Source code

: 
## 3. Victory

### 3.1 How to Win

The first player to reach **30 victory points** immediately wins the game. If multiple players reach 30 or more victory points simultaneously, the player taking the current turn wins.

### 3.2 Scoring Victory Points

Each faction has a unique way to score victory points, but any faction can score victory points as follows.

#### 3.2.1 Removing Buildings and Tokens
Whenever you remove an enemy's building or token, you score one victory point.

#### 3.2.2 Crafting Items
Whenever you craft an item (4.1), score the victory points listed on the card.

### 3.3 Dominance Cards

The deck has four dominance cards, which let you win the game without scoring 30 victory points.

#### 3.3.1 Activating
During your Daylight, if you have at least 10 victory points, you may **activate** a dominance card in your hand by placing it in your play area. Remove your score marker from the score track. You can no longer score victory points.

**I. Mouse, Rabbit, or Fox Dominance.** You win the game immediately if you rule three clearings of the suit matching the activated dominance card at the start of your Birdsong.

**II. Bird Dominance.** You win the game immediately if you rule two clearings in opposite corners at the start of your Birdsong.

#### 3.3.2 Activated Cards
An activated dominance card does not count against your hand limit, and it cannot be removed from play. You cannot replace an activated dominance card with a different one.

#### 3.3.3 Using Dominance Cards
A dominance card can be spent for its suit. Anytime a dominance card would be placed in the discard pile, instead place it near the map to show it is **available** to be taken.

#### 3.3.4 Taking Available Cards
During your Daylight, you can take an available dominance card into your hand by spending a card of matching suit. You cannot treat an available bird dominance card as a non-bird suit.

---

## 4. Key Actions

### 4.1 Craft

──────────

Aim of the exercise: Convert the material above into a Markdown table with two columns: "Row," which numbers each line, and "Line," which holds that line. Leave out blank lines.

Answer for this exercise:
| Row | Line |
|---|---|
| 1 | Source code |
| 2 | :  |
| 3 | ## 3. Victory |
| 4 | ### 3.1 How to Win |
| 5 | The first player to reach **30 victory points** immediately wins the game. If multiple players reach 30 or more victory points simultaneously, the player taking the current turn wins. |
| 6 | ### 3.2 Scoring Victory Points |
| 7 | Each faction has a unique way to score victory points, but any faction can score victory points as follows. |
| 8 | #### 3.2.1 Removing Buildings and Tokens |
| 9 | Whenever you remove an enemy's building or token, you score one victory point. |
| 10 | #### 3.2.2 Crafting Items |
| 11 | Whenever you craft an item (4.1), score the victory points listed on the card. |
| 12 | ### 3.3 Dominance Cards |
| 13 | The deck has four dominance cards, which let you win the game without scoring 30 victory points. |
| 14 | #### 3.3.1 Activating |
| 15 | During your Daylight, if you have at least 10 victory points, you may **activate** a dominance card in your hand by placing it in your play area. Remove your score marker from the score track. You can no longer score victory points. |
| 16 | **I. Mouse, Rabbit, or Fox Dominance.** You win the game immediately if you rule three clearings of the suit matching the activated dominance card at the start of your Birdsong. |
| 17 | **II. Bird Dominance.** You win the game immediately if you rule two clearings in opposite corners at the start of your Birdsong. |
| 18 | #### 3.3.2 Activated Cards |
| 19 | An activated dominance card does not count against your hand limit, and it cannot be removed from play. You cannot replace an activated dominance card with a different one. |
| 20 | #### 3.3.3 Using Dominance Cards |
| 21 | A dominance card can be spent for its suit. Anytime a dominance card would be placed in the discard pile, instead place it near the map to show it is **available** to be taken. |
| 22 | #### 3.3.4 Taking Available Cards |
| 23 | During your Daylight, you can take an available dominance card into your hand by spending a card of matching suit. You cannot treat an available bird dominance card as a non-bird suit. |
| 24 | --- |
| 25 | ## 4. Key Actions |
| 26 | ### 4.1 Craft |